10 June 2013, (bloomberg)
China approved two domestic exchange-traded products backed by gold as global holdings of the precious metal in ETPs dropped to a two-year low.
Huaan Asset Management Co. and Guotai Asset Management Co. received the China Securities Regulatory Commission’s permission to start the funds, which will be denominated in yuan, said Liu Jianqiang and Li Yebin, spokesmen for Huaan and Guotai.
They will be traded like stocks on the Shanghai Stock Exchange (SHCOMP), tracking movements of spot gold on the Shanghai Gold Exchange, Liu and Li said separately by telephone from Shanghai.
Gold slid into a bear market in April amid concern the U.S. Federal Reserve may rein in stimulus that helped bullion cap a 12-year bull run in 2012 and as investors reduced holdings in exchange-traded products backed by the metal.
Buyers in mainland China viewed the rout as buying opportunity and rushed to purchase jewelry, bars and coins in late April and early May.
“Gold ETFs should help boost gold demand as they will make Chinese investments in the bullion much easier,” Zhang Bingnan, secretary-general of the China Gold Association, said by phone from Beijing today.
“The dumping recently of holdings in gold exchange-traded products by overseas investors may not prove to be a wise move.”
Huaan and Guotai haven’t started raising money for the funds yet and didn’t give an indication of their potential size, according to the spokesman.
Two calls to the China Securities Regulatory Commission went answered today, which is a holiday in China.
Gold futures are traded on Shanghai Futures Exchange and spot and deferred delivery contracts traded on the Shanghai Gold Exchange.
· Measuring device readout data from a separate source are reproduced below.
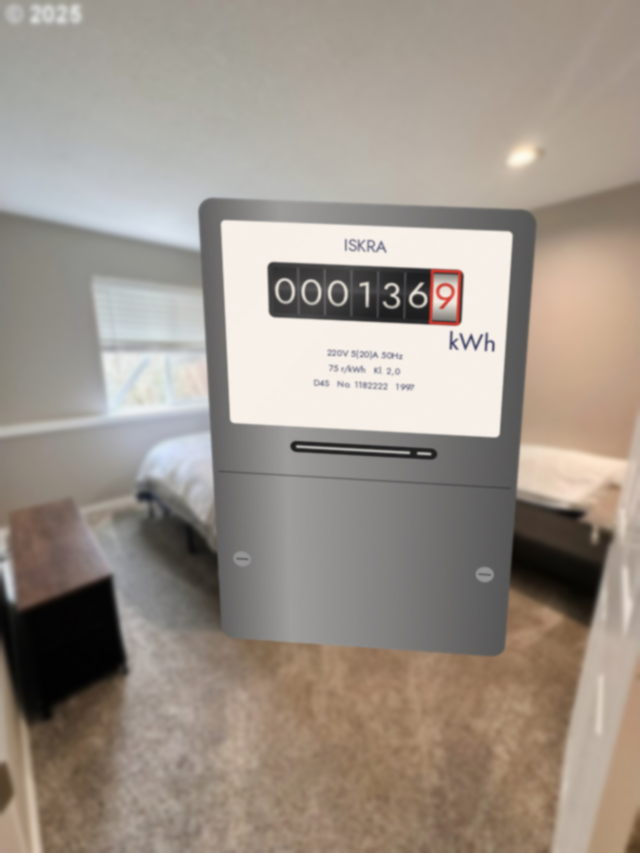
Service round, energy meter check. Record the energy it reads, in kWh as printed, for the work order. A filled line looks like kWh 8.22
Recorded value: kWh 136.9
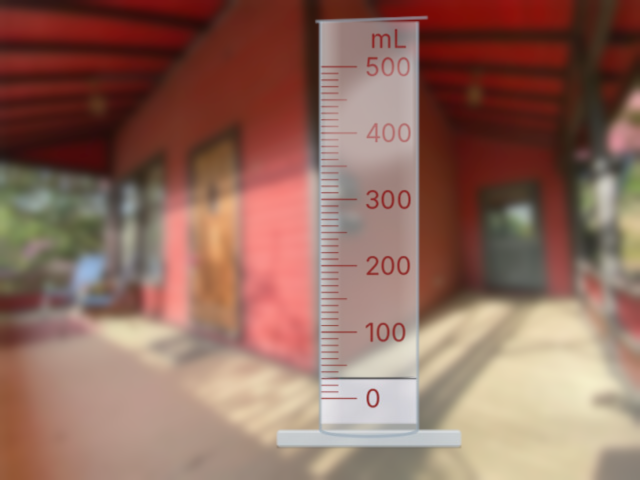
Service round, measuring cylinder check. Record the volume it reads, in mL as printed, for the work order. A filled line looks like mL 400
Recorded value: mL 30
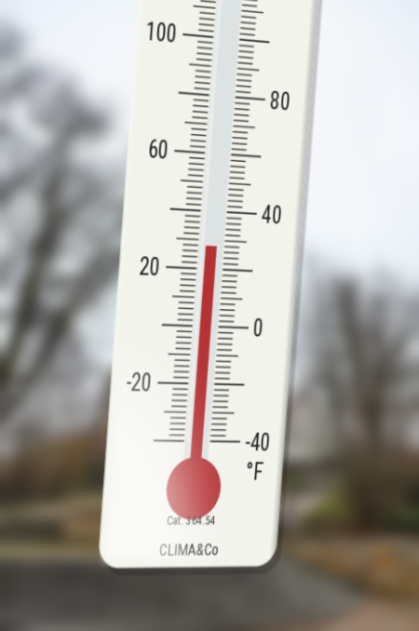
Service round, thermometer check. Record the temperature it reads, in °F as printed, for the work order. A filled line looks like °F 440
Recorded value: °F 28
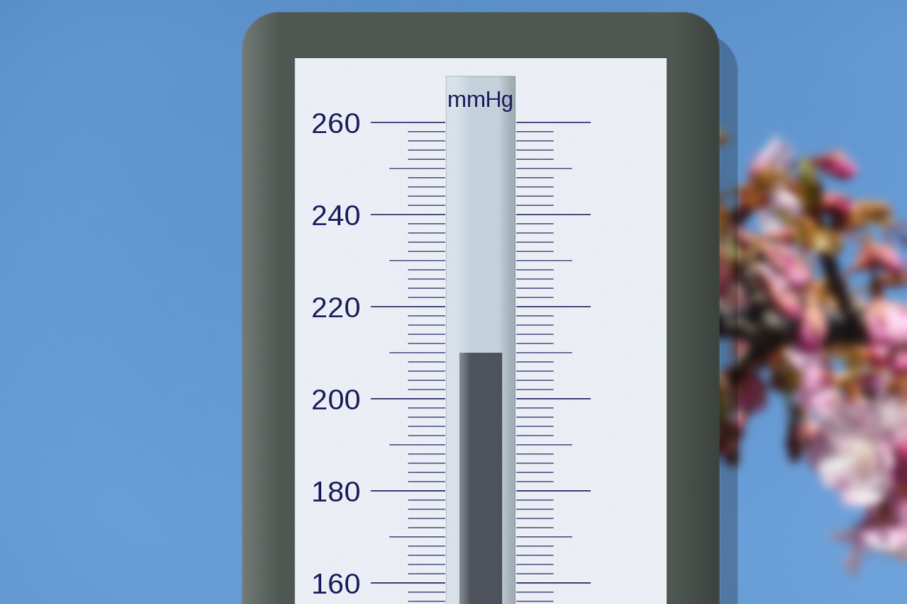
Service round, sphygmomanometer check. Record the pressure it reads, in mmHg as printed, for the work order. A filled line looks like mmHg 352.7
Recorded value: mmHg 210
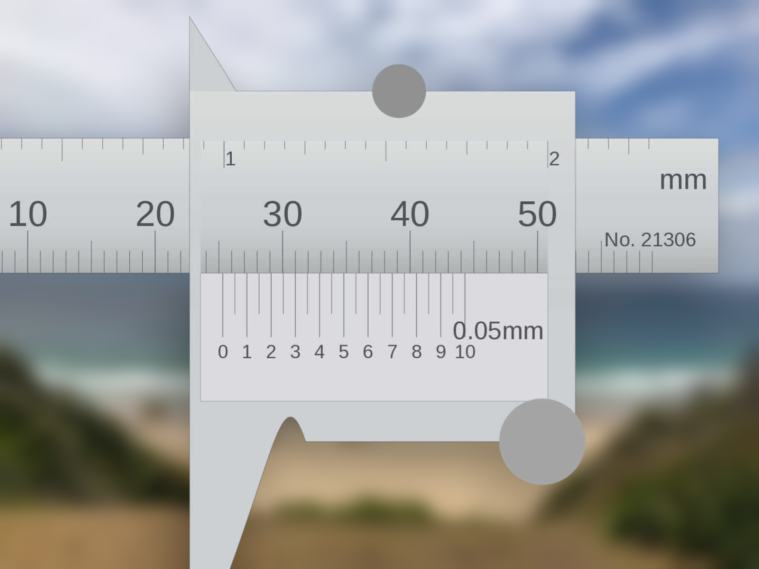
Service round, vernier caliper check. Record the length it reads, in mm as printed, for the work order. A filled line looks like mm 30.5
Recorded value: mm 25.3
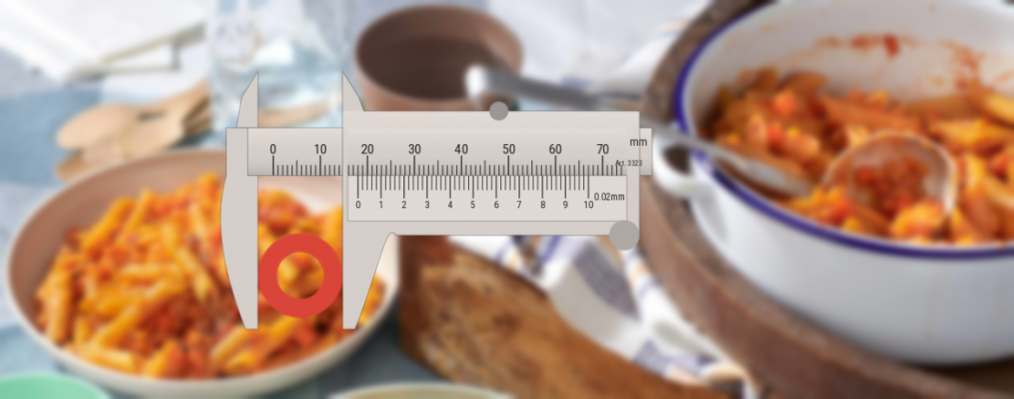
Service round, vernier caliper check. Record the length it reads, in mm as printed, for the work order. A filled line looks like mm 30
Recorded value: mm 18.0
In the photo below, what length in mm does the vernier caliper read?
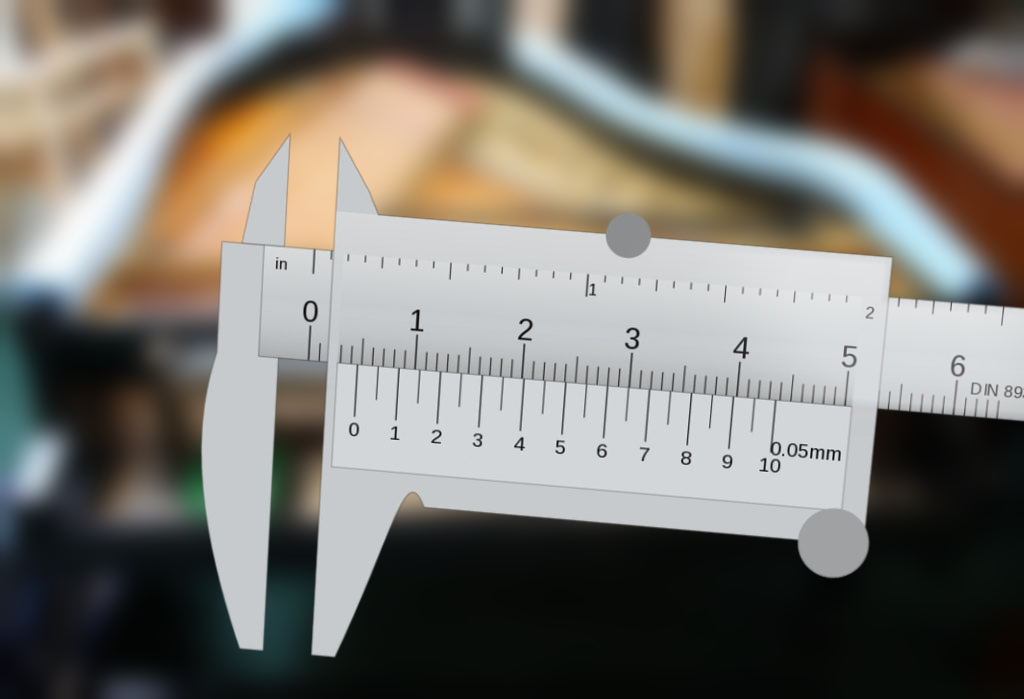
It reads 4.6 mm
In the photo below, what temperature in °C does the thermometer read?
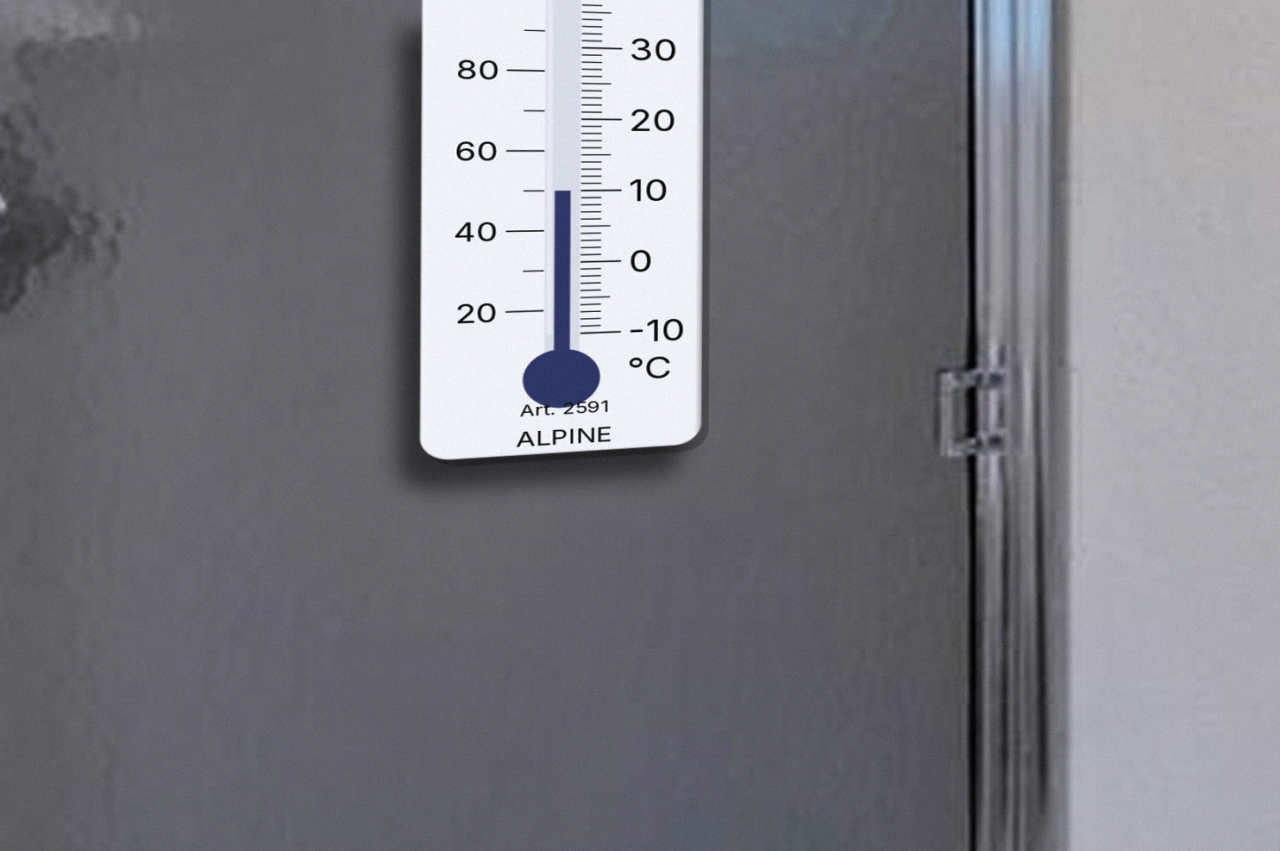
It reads 10 °C
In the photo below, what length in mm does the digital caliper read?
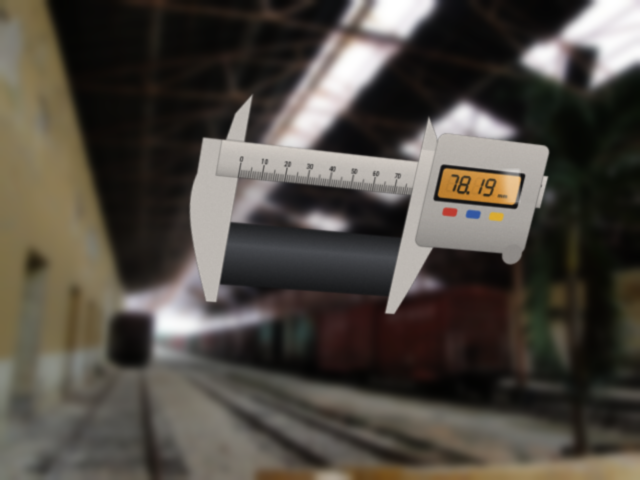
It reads 78.19 mm
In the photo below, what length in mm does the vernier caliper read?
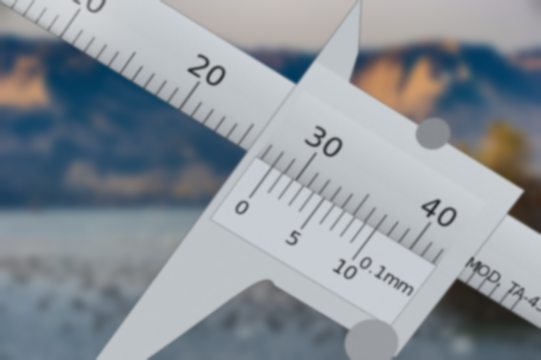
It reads 28.0 mm
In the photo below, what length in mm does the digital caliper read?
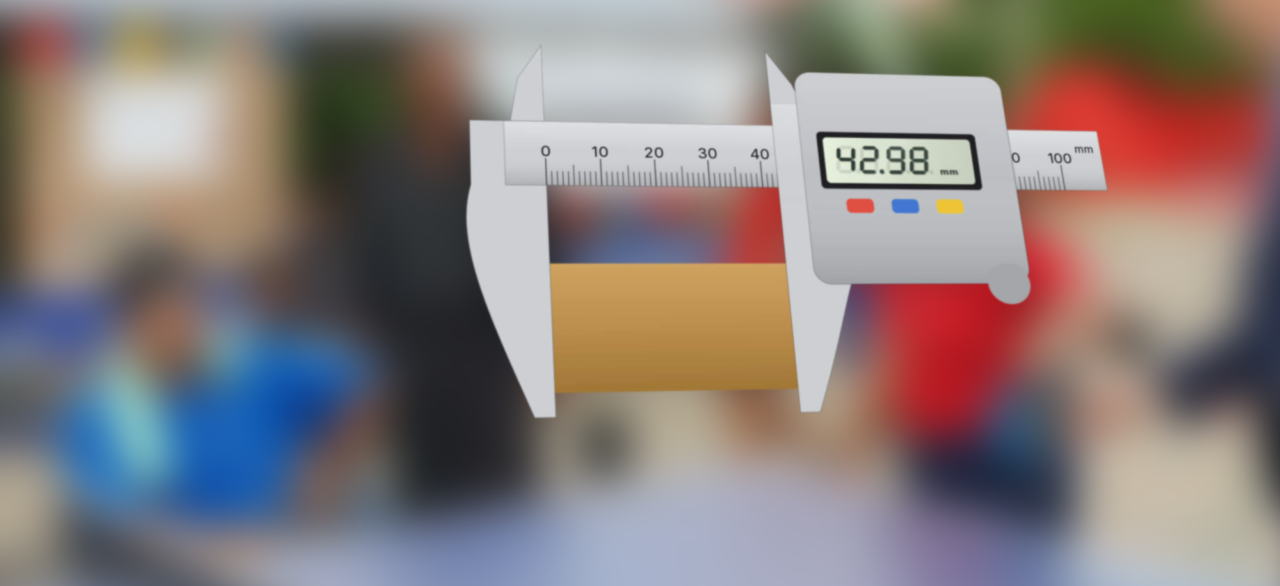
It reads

China Construction Bank Corp. (939) will be the custodian bank for the Huaan gold ETF, Liu said. Industrial & Commercial Bank of China Ltd. (601398) will play the same role for the Guotai, according to Li.
Holdings in gold-backed exchange-traded products shrank 19 percent this year as investors cut 496 tons of the metal, according to data compiled by Bloomberg.
“We think the timing is pretty good after the recent decline because gold prices have got close to the cost of production, limiting downside risks,” Liu at Huaan said.
Gold slid as much as 31 percent from a record in September 2011 through April 16, when it slumped to $1,321.95 an ounce.
Bullion traded at $1,385.99 at 12:30 p.m. in Shanghai. Gold of 99.99 percent purity on the Shanghai Gold Exchange traded at 281.05 yuan a gram ($1,425 an ounce) on June 7.
The premium gold buyers in China pay to take immediate delivery of bullion jumped four-fold as physical demand surged.
In the 12 months through April 12, before the rout, spot gold in China traded at an average premium of $7.22 an ounce to the global price, according to the Shanghai Gold Exchange.
The premium averaged $33 an ounce from mid-April through May.